I think I got corroborator cleaner over spray in the bucket I use to do my water changes with. I did a water change the day after I did a brake job and the following morning half of my fish were dead and more to follow in the following hours. I was using the spray in my garage with the door closed and my fish bucket was within 5 feet of where I was spraying.

So, the question is, can I just do a mass water change or do you think the corroborator cleaner has leached into the rock, sand, silicon seams making my tank a death trap?

I did a test and bought 3 damsels and within 24 hrs they all died. The unaffected fish are 2 green chromis, yellow goby and a gold headed goby. My cleaner shrimp, urchin, snails, and crabs seem ineffected.

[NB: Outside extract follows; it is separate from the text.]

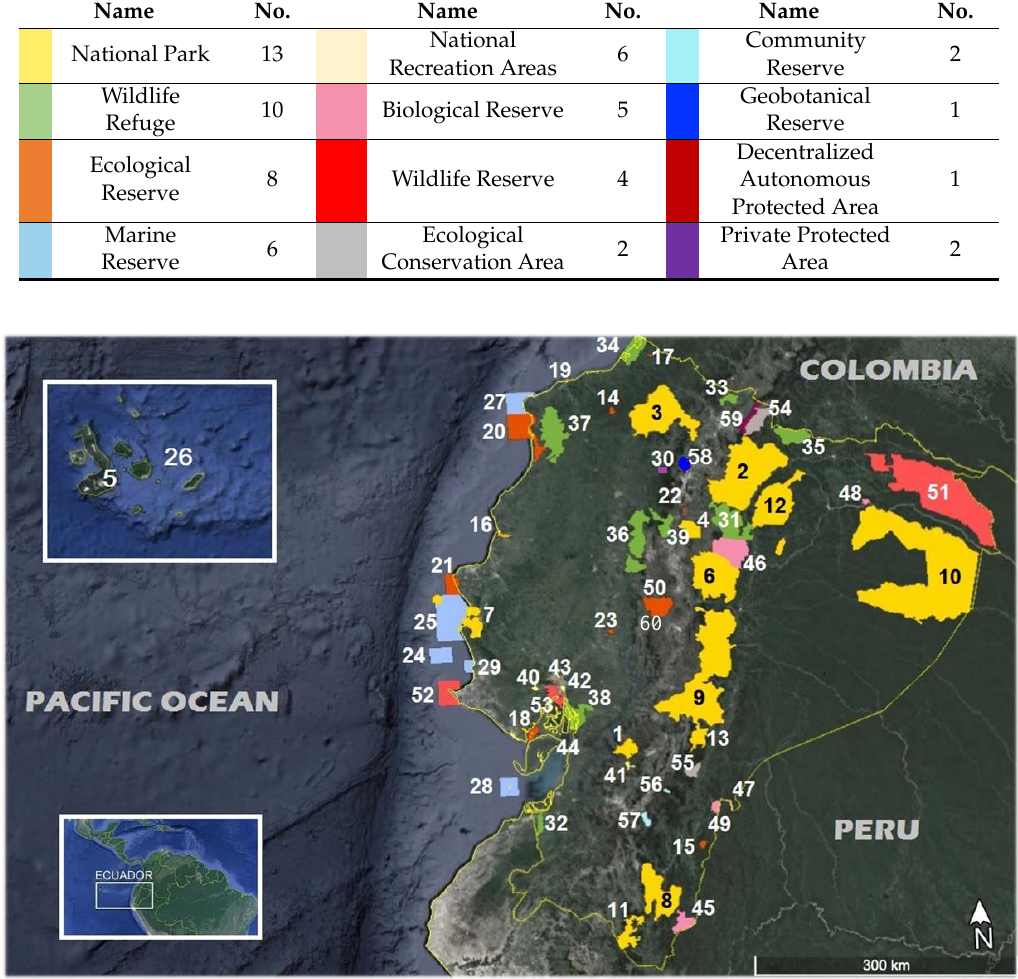
Table 3. National System of Natural Protected Areas (NSNPA) Management Categories.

So is my tank doomed? Will the corroborator cleaner dissipate over time?
 

lmforbis

Well-Known Member
I would expect inverts to go as well if there was a toxin in the tank. When was the las fish added.
 

2quills

Well-Known Member
It does seem rather coincidental. Carburetor cleaner has quite a few nasty chemicals in it.

Either way, a series of small water changes wouldn't hurt. If you can run some carbon that would help with any potential chemicals if that was the trigger.

But no one don't think the tank is screwed in the long term.
 

ZippyFish

New Member
I agree, the inverts should have died first.... it's weird that whatever it is only kills the fish. Usually fish get the typical ick signs, scratch on rocks, etc before they die.... This kills them in matter of hours... they act fine and then bamm... belly up.

The last new fish was an order from here, lavender tang and the yellow goby (they were in the tank for about 2-3 weeks before this happened). The goby is still alive. I lost the tang, anthias, 2 clowns and 5 damsels.

I did a 10% water change this evening, hopefully the 4 remaining fish I have make it.
 

2quills

Well-Known Member
Depends on the chemicals and toxicity exposure limits of different invertebrates.

I had a bad experience with a medication treatment that wiped out all of the sensitive fish but most all of the micro fauna and inverts still survived.

In my case I think it wasn't the chemical itself as much as it was the depletion of oxygen in the tank the chemical caused which triggered crash.